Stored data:
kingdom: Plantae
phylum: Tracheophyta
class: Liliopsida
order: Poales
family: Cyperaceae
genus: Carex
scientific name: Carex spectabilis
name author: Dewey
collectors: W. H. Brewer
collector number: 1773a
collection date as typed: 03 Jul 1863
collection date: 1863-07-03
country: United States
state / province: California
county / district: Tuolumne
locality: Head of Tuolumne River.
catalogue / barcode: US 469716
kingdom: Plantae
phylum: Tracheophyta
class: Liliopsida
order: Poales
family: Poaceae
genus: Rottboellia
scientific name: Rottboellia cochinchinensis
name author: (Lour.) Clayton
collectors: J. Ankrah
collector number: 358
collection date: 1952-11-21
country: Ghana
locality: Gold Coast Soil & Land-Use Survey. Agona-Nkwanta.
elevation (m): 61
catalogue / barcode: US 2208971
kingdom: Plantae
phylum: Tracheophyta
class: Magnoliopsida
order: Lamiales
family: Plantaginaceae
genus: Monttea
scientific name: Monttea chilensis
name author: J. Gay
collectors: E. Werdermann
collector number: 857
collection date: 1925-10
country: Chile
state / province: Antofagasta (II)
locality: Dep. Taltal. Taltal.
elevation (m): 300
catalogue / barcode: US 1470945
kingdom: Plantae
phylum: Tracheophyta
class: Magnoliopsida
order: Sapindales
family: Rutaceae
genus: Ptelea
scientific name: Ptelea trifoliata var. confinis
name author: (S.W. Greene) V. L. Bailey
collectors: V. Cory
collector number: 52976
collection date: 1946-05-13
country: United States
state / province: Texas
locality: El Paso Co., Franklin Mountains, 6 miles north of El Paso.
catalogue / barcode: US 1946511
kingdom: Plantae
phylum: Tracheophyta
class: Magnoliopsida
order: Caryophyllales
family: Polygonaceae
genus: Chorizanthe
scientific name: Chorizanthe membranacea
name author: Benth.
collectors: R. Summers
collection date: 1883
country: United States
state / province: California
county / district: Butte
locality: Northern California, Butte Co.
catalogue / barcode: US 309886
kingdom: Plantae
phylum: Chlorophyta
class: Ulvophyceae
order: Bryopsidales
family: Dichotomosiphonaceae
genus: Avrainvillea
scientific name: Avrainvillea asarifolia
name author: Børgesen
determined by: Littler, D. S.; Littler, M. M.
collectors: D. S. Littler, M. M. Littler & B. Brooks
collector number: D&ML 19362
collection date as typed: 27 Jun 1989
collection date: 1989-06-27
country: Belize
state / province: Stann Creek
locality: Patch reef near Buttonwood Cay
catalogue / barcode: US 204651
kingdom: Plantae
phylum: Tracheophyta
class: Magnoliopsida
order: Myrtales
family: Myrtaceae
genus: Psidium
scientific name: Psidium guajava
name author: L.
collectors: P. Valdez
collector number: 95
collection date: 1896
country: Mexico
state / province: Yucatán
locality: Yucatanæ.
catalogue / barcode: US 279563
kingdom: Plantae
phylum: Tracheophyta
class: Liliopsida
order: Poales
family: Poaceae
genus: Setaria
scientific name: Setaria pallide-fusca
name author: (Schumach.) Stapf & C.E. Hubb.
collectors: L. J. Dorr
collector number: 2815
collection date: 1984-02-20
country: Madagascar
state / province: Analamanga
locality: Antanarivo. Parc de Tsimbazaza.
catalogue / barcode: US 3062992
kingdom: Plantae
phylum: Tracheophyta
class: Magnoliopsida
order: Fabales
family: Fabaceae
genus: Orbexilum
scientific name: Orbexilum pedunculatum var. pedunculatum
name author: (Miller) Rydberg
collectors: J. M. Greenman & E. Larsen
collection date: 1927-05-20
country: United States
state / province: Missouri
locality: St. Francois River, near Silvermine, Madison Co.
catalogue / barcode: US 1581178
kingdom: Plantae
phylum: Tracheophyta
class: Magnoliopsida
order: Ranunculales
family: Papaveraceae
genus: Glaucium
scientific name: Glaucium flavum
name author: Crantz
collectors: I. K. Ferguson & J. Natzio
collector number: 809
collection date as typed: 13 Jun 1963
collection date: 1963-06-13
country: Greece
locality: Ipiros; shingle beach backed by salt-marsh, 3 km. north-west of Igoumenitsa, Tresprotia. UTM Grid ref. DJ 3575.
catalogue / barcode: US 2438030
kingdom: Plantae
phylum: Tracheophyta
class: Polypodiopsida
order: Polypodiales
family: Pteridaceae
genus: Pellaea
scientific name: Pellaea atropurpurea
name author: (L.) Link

SET TASK:
Rewrite the stretch of entries from the line containing "determined by: Littler, D. S.; Littler, M. M." through the line containing "state / province: Yucatán" as a two-column CSV with the columns field and value. Give one row per entry, put each text in its own quoted field, and turn any line breaks into spaces.

IN RESPONSE:
field,value
"determined by:","Littler, D. S.; Littler, M. M."
"collectors:","D. S. Littler, M. M. Littler & B. Brooks"
"collector number:","D&ML 19362"
"collection date as typed:","27 Jun 1989"
"collection date:","1989-06-27"
"country:","Belize"
"state / province:","Stann Creek"
"locality:","Patch reef near Buttonwood Cay"
"catalogue / barcode:","US 204651"
"kingdom:","Plantae"
"phylum:","Tracheophyta"
"class:","Magnoliopsida"
"order:","Myrtales"
"family:","Myrtaceae"
"genus:","Psidium"
"scientific name:","Psidium guajava"
"name author:","L."
"collectors:","P. Valdez"
"collector number:","95"
"collection date:","1896"
"country:","Mexico"
"state / province:","Yucatán"